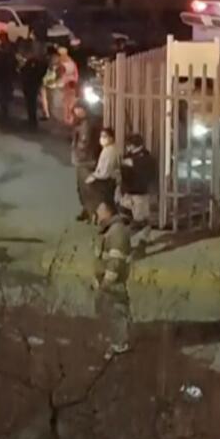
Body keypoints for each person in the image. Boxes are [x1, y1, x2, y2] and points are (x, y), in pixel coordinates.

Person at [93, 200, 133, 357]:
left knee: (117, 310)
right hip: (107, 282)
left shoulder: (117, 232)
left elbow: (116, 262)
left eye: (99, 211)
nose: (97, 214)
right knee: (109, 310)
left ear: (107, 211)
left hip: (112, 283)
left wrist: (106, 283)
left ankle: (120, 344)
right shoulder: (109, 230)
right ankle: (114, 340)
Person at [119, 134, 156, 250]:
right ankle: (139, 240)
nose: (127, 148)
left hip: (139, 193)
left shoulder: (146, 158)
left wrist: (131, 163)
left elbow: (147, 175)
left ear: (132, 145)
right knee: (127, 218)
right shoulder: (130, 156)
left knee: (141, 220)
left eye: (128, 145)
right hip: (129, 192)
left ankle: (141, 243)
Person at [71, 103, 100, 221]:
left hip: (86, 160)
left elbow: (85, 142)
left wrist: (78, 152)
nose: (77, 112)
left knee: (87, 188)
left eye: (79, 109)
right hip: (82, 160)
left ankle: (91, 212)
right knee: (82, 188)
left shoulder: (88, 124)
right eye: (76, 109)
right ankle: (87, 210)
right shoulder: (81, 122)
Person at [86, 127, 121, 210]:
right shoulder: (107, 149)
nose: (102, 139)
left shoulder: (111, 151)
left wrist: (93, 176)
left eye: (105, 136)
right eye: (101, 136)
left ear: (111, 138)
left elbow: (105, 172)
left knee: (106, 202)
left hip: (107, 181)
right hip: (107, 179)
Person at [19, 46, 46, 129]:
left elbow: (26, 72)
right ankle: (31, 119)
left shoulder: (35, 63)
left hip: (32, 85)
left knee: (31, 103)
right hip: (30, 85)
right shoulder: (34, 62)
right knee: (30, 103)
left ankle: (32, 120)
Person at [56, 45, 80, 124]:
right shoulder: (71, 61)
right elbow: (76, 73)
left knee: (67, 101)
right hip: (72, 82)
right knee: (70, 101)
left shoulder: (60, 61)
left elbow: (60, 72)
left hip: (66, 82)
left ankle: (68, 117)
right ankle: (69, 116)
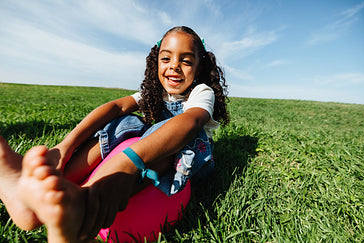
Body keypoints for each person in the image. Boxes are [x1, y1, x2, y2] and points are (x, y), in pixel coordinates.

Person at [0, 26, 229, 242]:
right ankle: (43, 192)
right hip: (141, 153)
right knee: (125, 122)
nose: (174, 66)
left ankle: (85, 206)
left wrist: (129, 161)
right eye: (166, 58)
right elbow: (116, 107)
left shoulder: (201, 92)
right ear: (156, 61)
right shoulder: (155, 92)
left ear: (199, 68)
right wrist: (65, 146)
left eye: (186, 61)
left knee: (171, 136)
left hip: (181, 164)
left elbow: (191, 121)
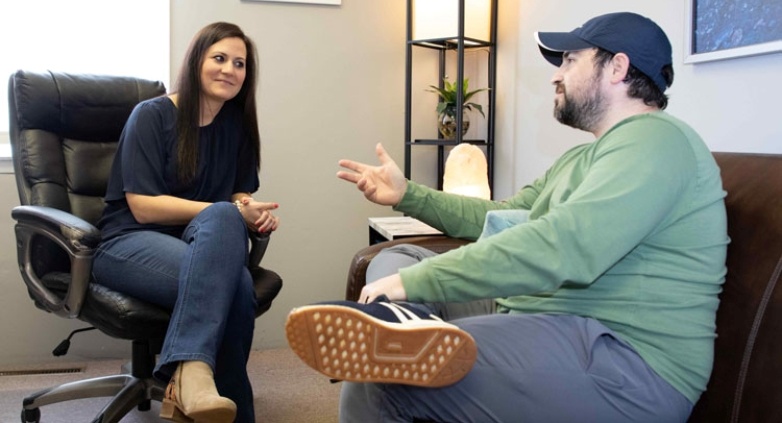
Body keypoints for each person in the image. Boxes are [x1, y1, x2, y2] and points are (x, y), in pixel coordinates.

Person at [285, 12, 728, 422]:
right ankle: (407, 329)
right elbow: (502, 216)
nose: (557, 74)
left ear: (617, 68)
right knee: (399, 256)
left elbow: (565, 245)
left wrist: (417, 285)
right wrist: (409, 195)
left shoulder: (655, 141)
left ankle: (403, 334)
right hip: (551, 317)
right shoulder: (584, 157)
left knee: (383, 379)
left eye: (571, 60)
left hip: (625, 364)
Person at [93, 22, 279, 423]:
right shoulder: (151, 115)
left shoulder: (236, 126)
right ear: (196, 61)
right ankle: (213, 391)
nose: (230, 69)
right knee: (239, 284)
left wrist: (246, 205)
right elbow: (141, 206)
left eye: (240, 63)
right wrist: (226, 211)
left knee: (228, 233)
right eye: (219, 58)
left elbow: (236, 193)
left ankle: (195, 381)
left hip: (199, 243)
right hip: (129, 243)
○ ○ ○ ○
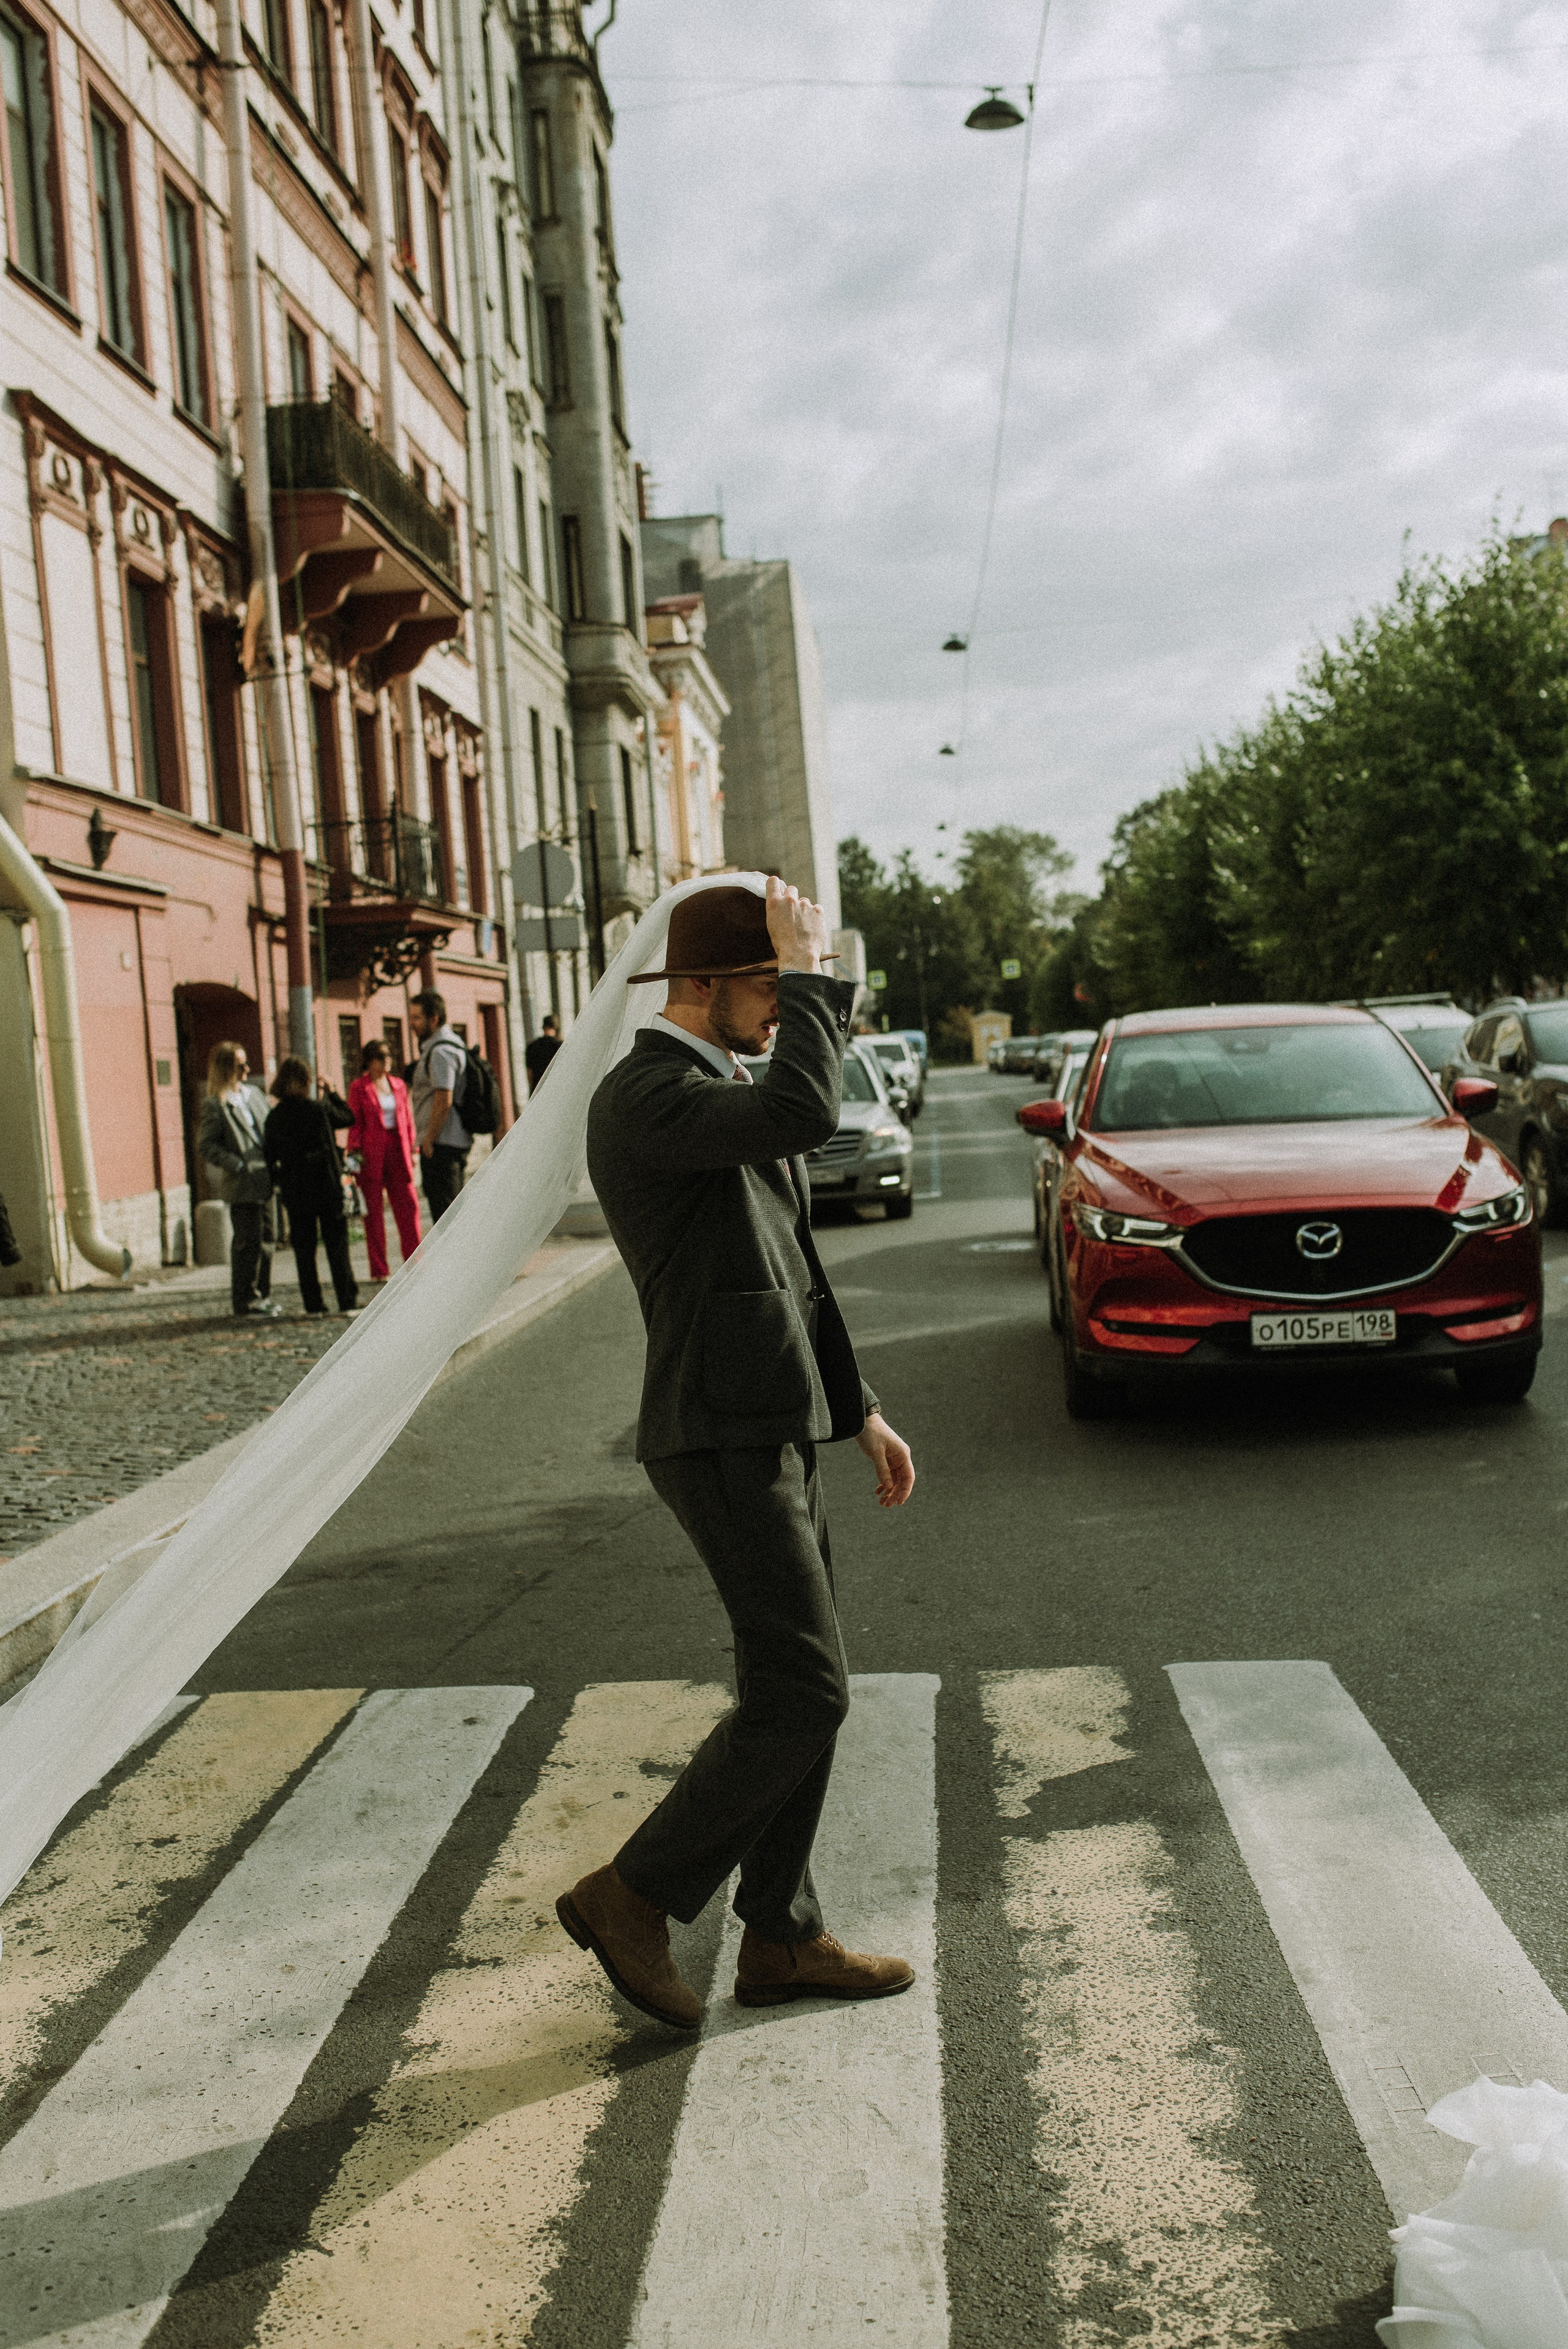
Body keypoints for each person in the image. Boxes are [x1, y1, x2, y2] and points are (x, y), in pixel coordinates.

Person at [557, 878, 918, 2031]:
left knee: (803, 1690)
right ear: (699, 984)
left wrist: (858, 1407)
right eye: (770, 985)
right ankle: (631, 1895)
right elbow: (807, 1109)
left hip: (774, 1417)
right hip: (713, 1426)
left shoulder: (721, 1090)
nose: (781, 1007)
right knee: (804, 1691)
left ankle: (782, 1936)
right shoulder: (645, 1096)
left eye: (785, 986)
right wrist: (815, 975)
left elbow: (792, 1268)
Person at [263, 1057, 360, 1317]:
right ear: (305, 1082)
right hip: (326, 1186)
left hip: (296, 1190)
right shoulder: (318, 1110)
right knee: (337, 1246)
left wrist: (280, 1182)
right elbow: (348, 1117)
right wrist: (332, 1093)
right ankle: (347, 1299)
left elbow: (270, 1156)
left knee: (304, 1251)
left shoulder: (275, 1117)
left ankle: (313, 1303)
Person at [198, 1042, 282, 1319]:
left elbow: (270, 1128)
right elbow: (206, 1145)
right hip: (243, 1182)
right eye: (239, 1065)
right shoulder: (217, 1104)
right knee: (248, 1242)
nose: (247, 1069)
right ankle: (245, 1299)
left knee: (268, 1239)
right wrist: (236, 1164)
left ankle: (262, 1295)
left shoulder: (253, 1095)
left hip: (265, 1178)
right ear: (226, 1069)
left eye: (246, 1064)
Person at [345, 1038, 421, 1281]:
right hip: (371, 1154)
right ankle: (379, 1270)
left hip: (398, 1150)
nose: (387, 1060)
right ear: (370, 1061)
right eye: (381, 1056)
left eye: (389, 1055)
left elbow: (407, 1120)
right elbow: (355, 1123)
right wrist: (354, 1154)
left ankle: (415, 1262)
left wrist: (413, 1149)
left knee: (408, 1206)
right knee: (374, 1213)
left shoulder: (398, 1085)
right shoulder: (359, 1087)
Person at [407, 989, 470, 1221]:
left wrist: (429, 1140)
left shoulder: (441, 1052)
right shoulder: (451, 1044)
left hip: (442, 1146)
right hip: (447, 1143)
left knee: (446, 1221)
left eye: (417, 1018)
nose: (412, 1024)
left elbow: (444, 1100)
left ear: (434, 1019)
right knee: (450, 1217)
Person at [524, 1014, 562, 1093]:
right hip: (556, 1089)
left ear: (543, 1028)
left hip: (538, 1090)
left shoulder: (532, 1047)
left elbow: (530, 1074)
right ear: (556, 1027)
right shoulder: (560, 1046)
○ ○ ○ ○
In the records above, find each line with the word "nose" and copy it out.

* **Your response**:
nose: (97, 214)
nose: (127, 148)
nose: (77, 112)
nose: (102, 139)
nose: (174, 66)
nose: (557, 74)
nose: (230, 69)
nose: (781, 1007)
nose: (247, 1069)
nose: (387, 1060)
nose: (412, 1024)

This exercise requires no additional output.